Decision matrix: Neurons Lab vs Provectus
| Your situation | Recommended choice |
|---|---|
| You need full-ownership delivery on a defined project scope | Both offer fixed-price models |
| You need a large dedicated team for an ongoing programme | Neurons Lab |
| Your budget is at the lower end | Compare: Neurons Lab (Not published) vs Provectus (Not published) |
| You need specialist depth in a specific vertical | Provectus |
| You need staff augmentation or team extension | Neither; consider alternatives that offer staff aug |
| You need consulting before committing to a build | Neurons Lab |
Use case fit: Neurons Lab vs Provectus
| Use case | Neurons Lab fit | Provectus fit | Winner |
|---|---|---|---|
| Building production-grade fraud or risk-scoring models for a financial services firm | Strong | Strong | Both equally |
| Taking an internal AI proof-of-concept from prototype to a continuously monitored production service | Strong | Limited | Neurons Lab |
| Building the data pipeline and feature store underneath a new ML model program | Strong | Strong | Both equally |
| Migrating legacy big-data infrastructure to a cloud-native stack in preparation for ML workloads | Limited | Strong | Provectus |
| Fixed-price build | Limited | Limited | Both equally |
| MLOps pipeline setup | Strong | Strong | Both equally |
Verdict: Neurons Lab vs Provectus
Neurons Lab (4.6/5) is the stronger overall choice for most ML Model Development projects. End-to-end delivery model from use-case scoping to continuous production support, with declared depth in financial services.. It is best for financial services firms wanting a boutique, engineering-led partner for production-grade AI rather than a strategy-only advisory engagement..
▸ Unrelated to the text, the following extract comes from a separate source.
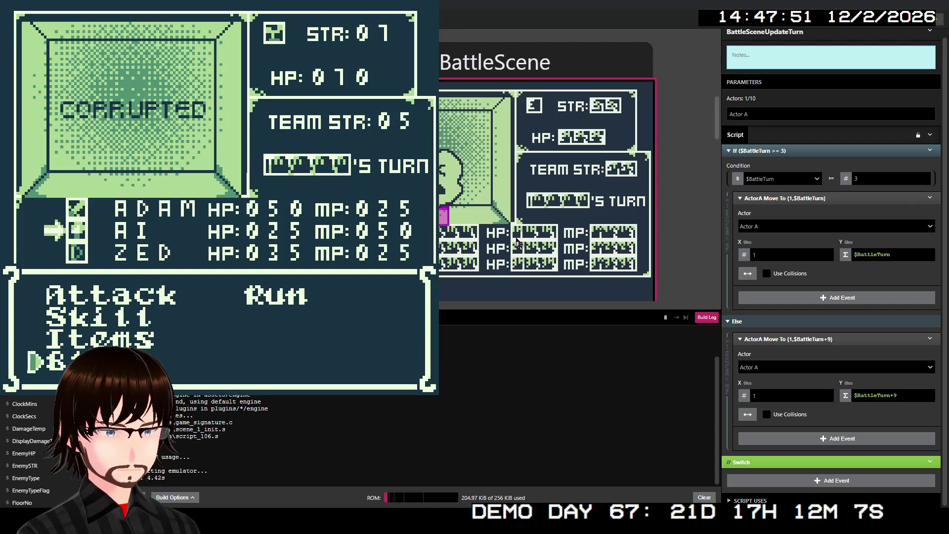
key("z")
Provectus (4.5/5) is the better choice when mid-market companies that need cloud data infrastructure and ML model development handled by the same integrator.. If your situation matches those criteria, Provectus is a competitive option.
Related comparisons
Neurons Lab vs Provectus FAQ
Is Neurons Lab better than Provectus?
Neurons Lab (4.6/5) scores higher overall, but "better" depends on your use case. Neurons Lab is better for financial services firms wanting a boutique, engineering-led partner for production-grade AI rather than a strategy-only advisory engagement.. Provectus is better for mid-market companies that need cloud data infrastructure and ML model development handled by the same integrator..
How do Neurons Lab and Provectus differ in pricing?
Neurons Lab uses not published; project and retainer engagements pricing with a minimum engagement of Not published. Provectus uses not published; project and dedicated team pricing with a minimum engagement of Not published. Neither firm publishes a full rate card; a discovery call is required for project-specific quotes.
Which is better for enterprise: Neurons Lab or Provectus?
Provectus is the larger team and typically the better enterprise-scale choice. For very large programmes, verify team size and compliance coverage directly with each company before shortlisting.
What are the main differences between Neurons Lab and Provectus?
Neurons Lab's primary differentiator is: end-to-end delivery model from use-case scoping to continuous production support, with declared depth in financial services.. Provectus's primary differentiator is: grew out of cloud and big-data engineering roots, giving it particular strength in the data infrastructure layer underneath ml models, not just the models themselves.. They also differ in team size (51–200 vs 501–1,000), minimum engagement (Not published vs Not published), and primary industries served (Financial services, Enterprise (cross-industry) vs Cross-industry mid-market, Healthcare).
Last reviewed: July 2026. Verify all details directly with each company before making a decision.